EXERCISE BRIEF – Locate the line bearing "ОТПРАВИТЬ ЗАПРОС" in the material below, then reproduce it and each following line up to and including the line bearing "Tajikistan – Russian".

MATERIAL PROVIDED –

*** Begin section ***

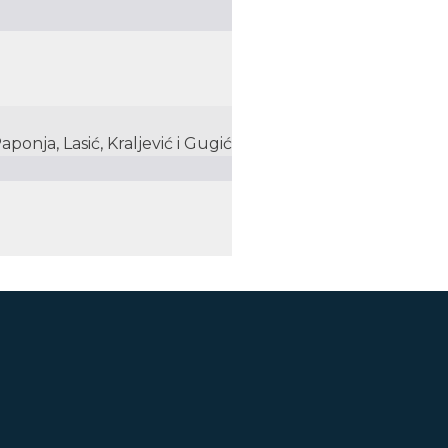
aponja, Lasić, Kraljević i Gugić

*** End section ***
*** Begin section ***

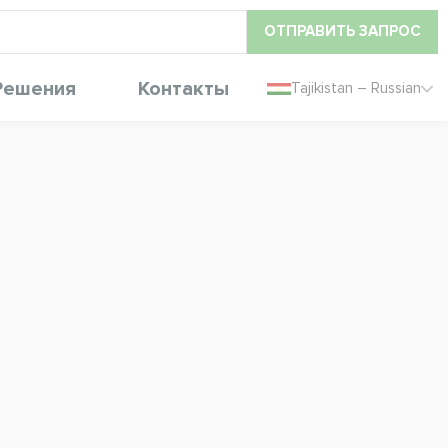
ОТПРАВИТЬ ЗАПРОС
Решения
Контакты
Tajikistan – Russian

*** End section ***

ANSWER TO THE EXERCISE –
ОТПРАВИТЬ ЗАПРОС
Решения
Контакты
Tajikistan – Russian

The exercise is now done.